ARLINGTON, Va. (AP) — The NHL fined Capitals forward Tom Wilson $2,404 on Friday for his knee-on-knee hit on Pittsburgh’s Conor Sheary, sparing him a suspension that could have altered the second-round playoff series against the Penguins.
Wilson sent Sheary to the ice with his left knee 4 minutes into the third period of the Capitals’ 4-3 overtime victory in Game 1 on Thursday night. Sheary hobbled to the nearby bench in pain and missed a few shifts, and Wilson was not penalized.
Capitals coach Barry Trotz watched the replay Friday and said Sheary did a “shimmy,” describing the collision as “shin-on-shin.”

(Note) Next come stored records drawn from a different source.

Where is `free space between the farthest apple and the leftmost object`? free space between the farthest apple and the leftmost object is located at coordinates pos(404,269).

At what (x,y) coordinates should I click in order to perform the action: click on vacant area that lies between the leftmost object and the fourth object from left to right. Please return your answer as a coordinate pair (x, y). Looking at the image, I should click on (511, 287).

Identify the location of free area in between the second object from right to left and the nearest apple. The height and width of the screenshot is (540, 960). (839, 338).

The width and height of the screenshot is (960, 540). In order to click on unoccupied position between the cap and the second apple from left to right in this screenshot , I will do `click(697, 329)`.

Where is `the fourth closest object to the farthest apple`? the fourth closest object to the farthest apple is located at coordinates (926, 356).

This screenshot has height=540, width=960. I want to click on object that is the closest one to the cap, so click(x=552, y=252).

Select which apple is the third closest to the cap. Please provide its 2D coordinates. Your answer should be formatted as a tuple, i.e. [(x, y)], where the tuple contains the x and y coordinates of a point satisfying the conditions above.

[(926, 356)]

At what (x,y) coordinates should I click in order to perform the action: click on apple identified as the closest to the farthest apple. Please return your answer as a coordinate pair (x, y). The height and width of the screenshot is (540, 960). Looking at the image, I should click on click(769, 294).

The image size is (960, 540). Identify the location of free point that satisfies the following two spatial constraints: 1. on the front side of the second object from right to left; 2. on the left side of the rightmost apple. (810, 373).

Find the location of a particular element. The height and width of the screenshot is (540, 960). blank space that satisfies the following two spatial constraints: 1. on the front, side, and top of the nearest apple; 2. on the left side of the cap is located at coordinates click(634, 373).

When asked if it was clean, Trotz said: “I thought it was OK, but it wasn’t really, I would say, necessary, probably on both.”
The fine is the maximum allowable under the collective bargaining agreement.

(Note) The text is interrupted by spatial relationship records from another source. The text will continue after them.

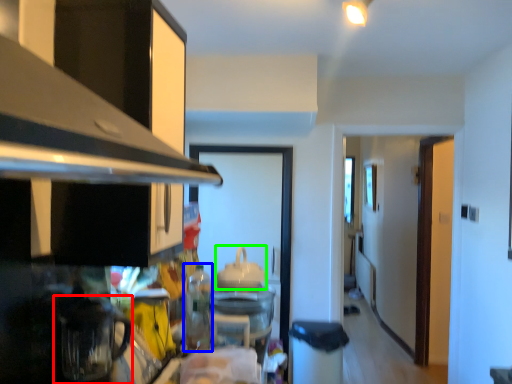
Question: Which object is positioned farthest from appliance (highlighted by a red box)? Select from appliance (highlighted by a blue box) and appliance (highlighted by a green box).

Choices:
 (A) appliance
 (B) appliance

Answer: (B)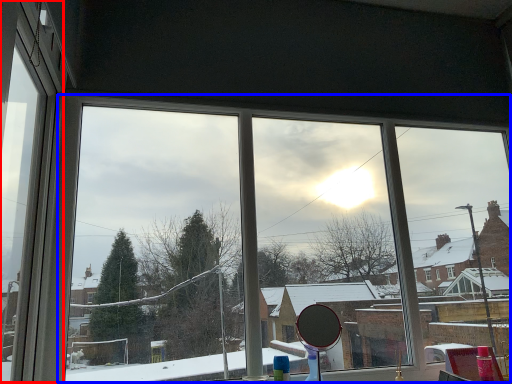
Question: Which of the following is the farthest to the observer, window frame (highlighted by a red box) or bay window (highlighted by a blue box)?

Neither Sheary nor Wilson took part in his team’s optional practice Friday. Penguins coach Mike Sullivan didn’t have much of a reaction to Wilson being fined and not suspended.
“The league is going to do what they do, we’re going to do what we do,” Sullivan said. “We’re going to play and the refs are going to call the game the way they see it and we’re just going to focus on hockey.”
Focusing on hockey is what the Capitals want from Wilson, a 6-foot-4, 215-pound battering ram who’s known more for physicality than finesse. The 22-year-old has had some out-of-control moments but has never been suspended, and on the edge is just where Washington wants him.
“Tom has been a young player who’s evolved to become a very effective player for us, not only being a physical force but being a good penalty killer, a good 5-on-5 guy,” Trotz said. “His first mentality as a young guy is to run you right through the boards, and I think we refined his game to we don’t want to hit on the numbers, we don’t want to hit at the head, but clean, physical hits are OK because that’s part of his game.”
Trotz said officials complimented Wilson during the Capitals’ first-round series against the Flyers for adjusting his bruising style and not crossing the line.
“Our game does change its standards to make it a safer game for everybody,” Trotz said. “He’s adapting, and I thought he’s done a real good job.”